Sen. McConnell (E-KY) plans to attach a rider to a must-pass spending bill that would essentially gut the remaining campaign finance laws in America. But President Obama could win that argument easily, even in the "liberal" media: folks across the political spectrum despise corporate campaign ads so virulently that Mr. McConnell can't even squawk about "bipartisanship" if Mr. Obama balks. Mr. McConnell might have an easier time pretending to defend the First Amendment," since we do have to work a little bit to make people see the absurdity of that argument. (You know, by pointing out that money isn't speech, and that corporations aren't people, for starters.)
G20 leaders not only want banksters to be able to confiscate bank deposits Cyprus-style if they gamble their way into trouble, they want to be able to confiscate pension funds, too. The more pension funds get involved with banksters, at no discernable benefit to themselves I feel compelled to add, the easier such thievery will get, and the FDIC won't help much, because derivatives are so huge now that the FDIC can't possibly cover them all, and somehow derivatives are now first in line when it's time to feed at the government trough. Still, the linked sentence above would be a pretty terrific 30-second campaign ad. Any Democrat who runs it would obliterate his opponent. Maybe even in Wyoming.
Good news: thanks in part to shareholder activism, British oil corporation BG Group has abandoned plans to give its new CEO a lavish compensation package. Personal to those who squeal ZOMG HOW WILL TEH COMPANEEZ ATTRACTZ TEH TALENTZ!!!! Businesses are supposed to identify and train talent, not steal it from some other business in a perpetual game of Musical Deck Chairs on the Titanic. Seriously, do business leaders have no responsibilities anymore?
Montana lawmaker proposes raising the speed limit to 85 on state highways, citing over-75 MPH speed limits in three nearby states. Most of these big highways were built for 75-80 MPH travel back in the day -- the 55 MPH speed limit is a relatively recent phenomenon -- but getting from A to B even more quickly in a big, sparsely-populated state isn't a be-all-end-all. And given that fuel efficiency tends to dip above 55, one state Senator's complaint that he could have gotten to his oil field job an hour faster if he could have legally driven 85 is, well, a bit odd.
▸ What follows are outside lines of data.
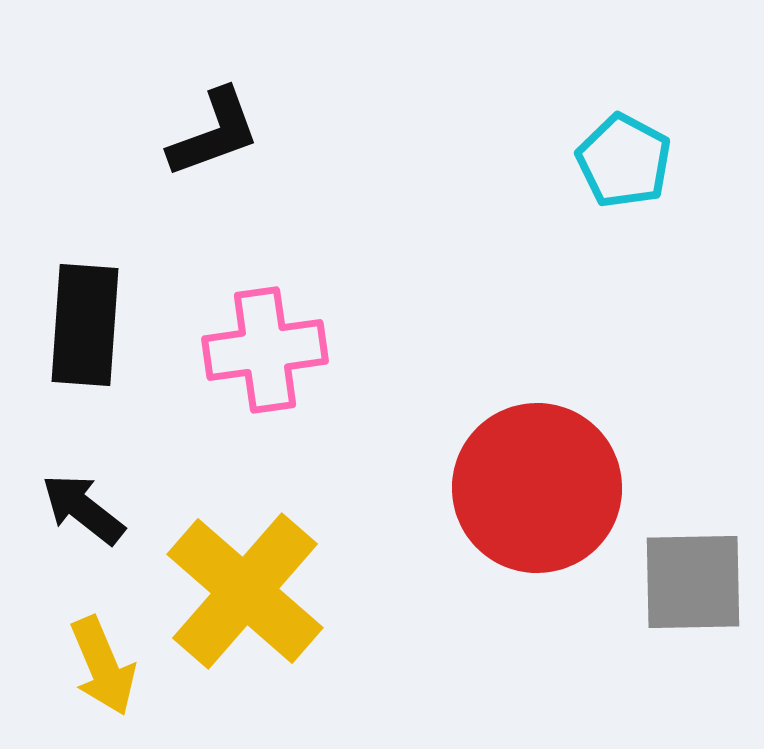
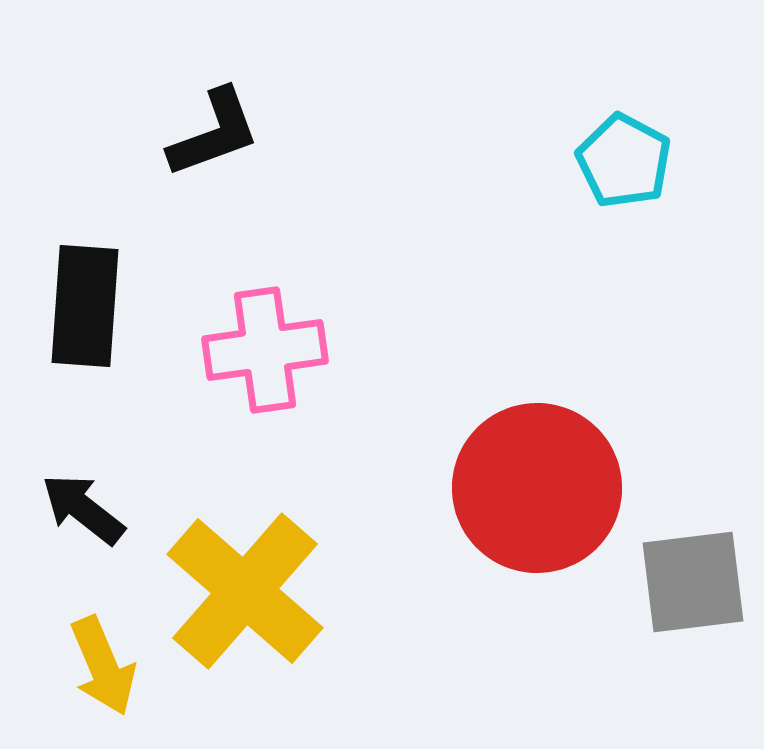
black rectangle: moved 19 px up
gray square: rotated 6 degrees counterclockwise
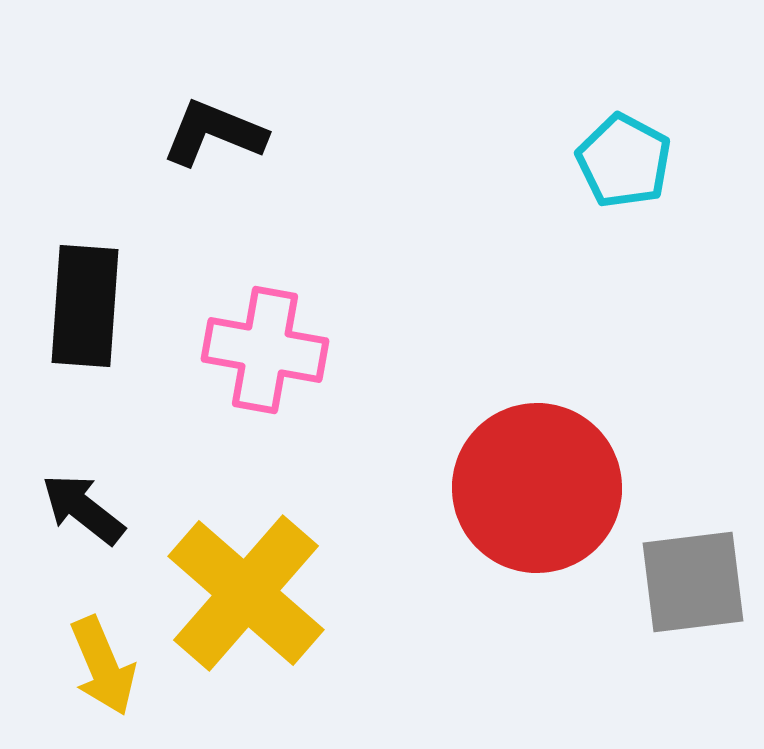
black L-shape: rotated 138 degrees counterclockwise
pink cross: rotated 18 degrees clockwise
yellow cross: moved 1 px right, 2 px down
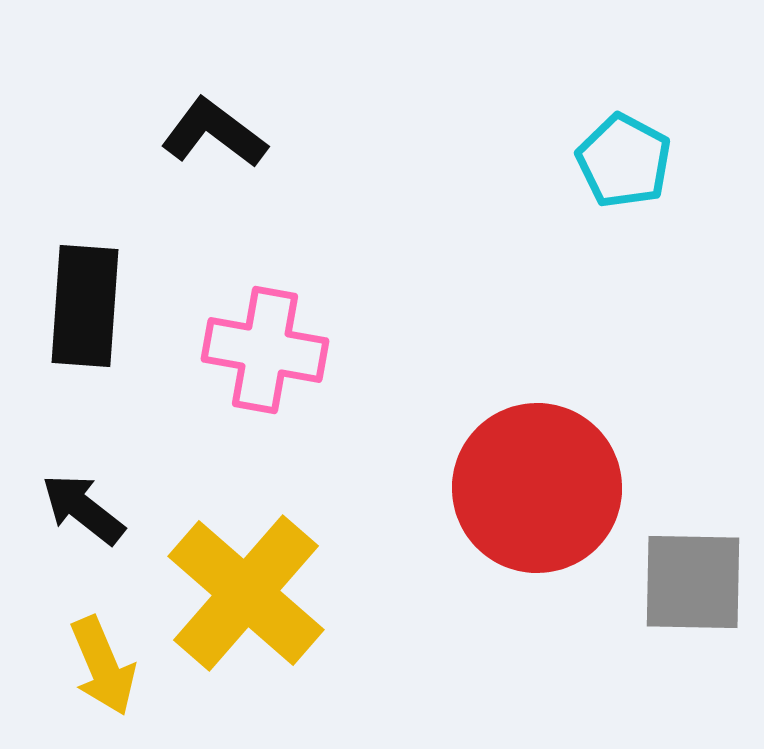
black L-shape: rotated 15 degrees clockwise
gray square: rotated 8 degrees clockwise
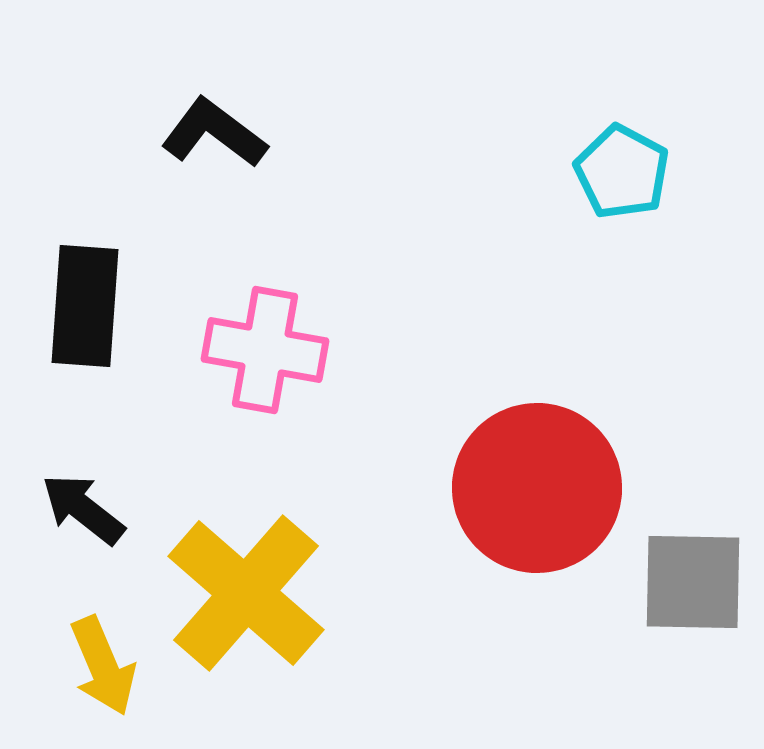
cyan pentagon: moved 2 px left, 11 px down
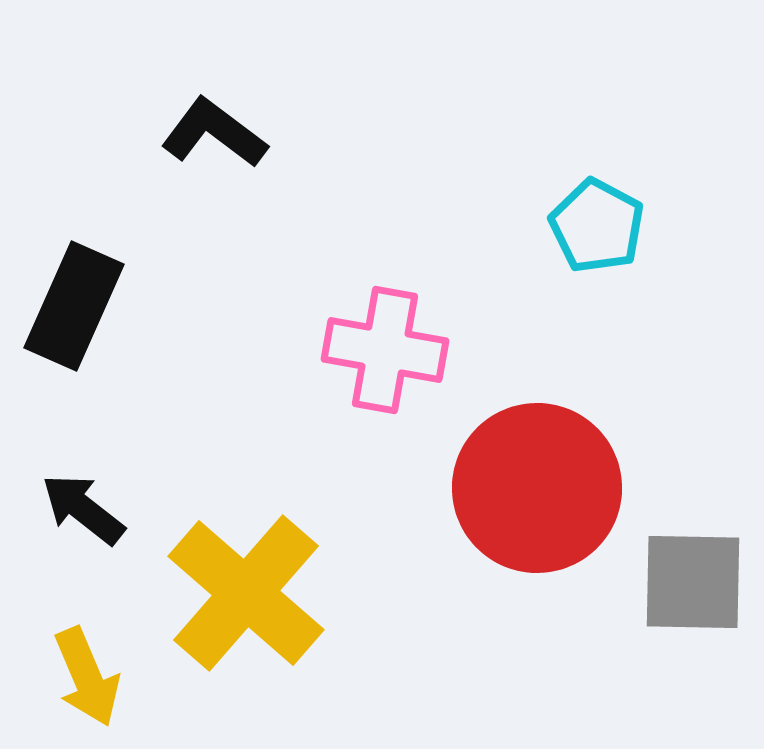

Finally, Chicago City Council votes to advance a $13/hour minimum wage-by-2019 plan backed by Mayor Rahm Emanuel, even as the Illinois state legislature considers a statewide $11/hour minimum wage (as well as a ban on higher city minimum wages, there's small government for you!). Should I pile on? Really, should I pile on? Yes, I should pile on -- bankster-buddy Rahm Emanuel probably only supports a hike at all because he's up for re-election, yet his two main opponents support a considerably higher minimum wage, leaving Mr. Emanuel, despite his efforts, as the right-winger in this race.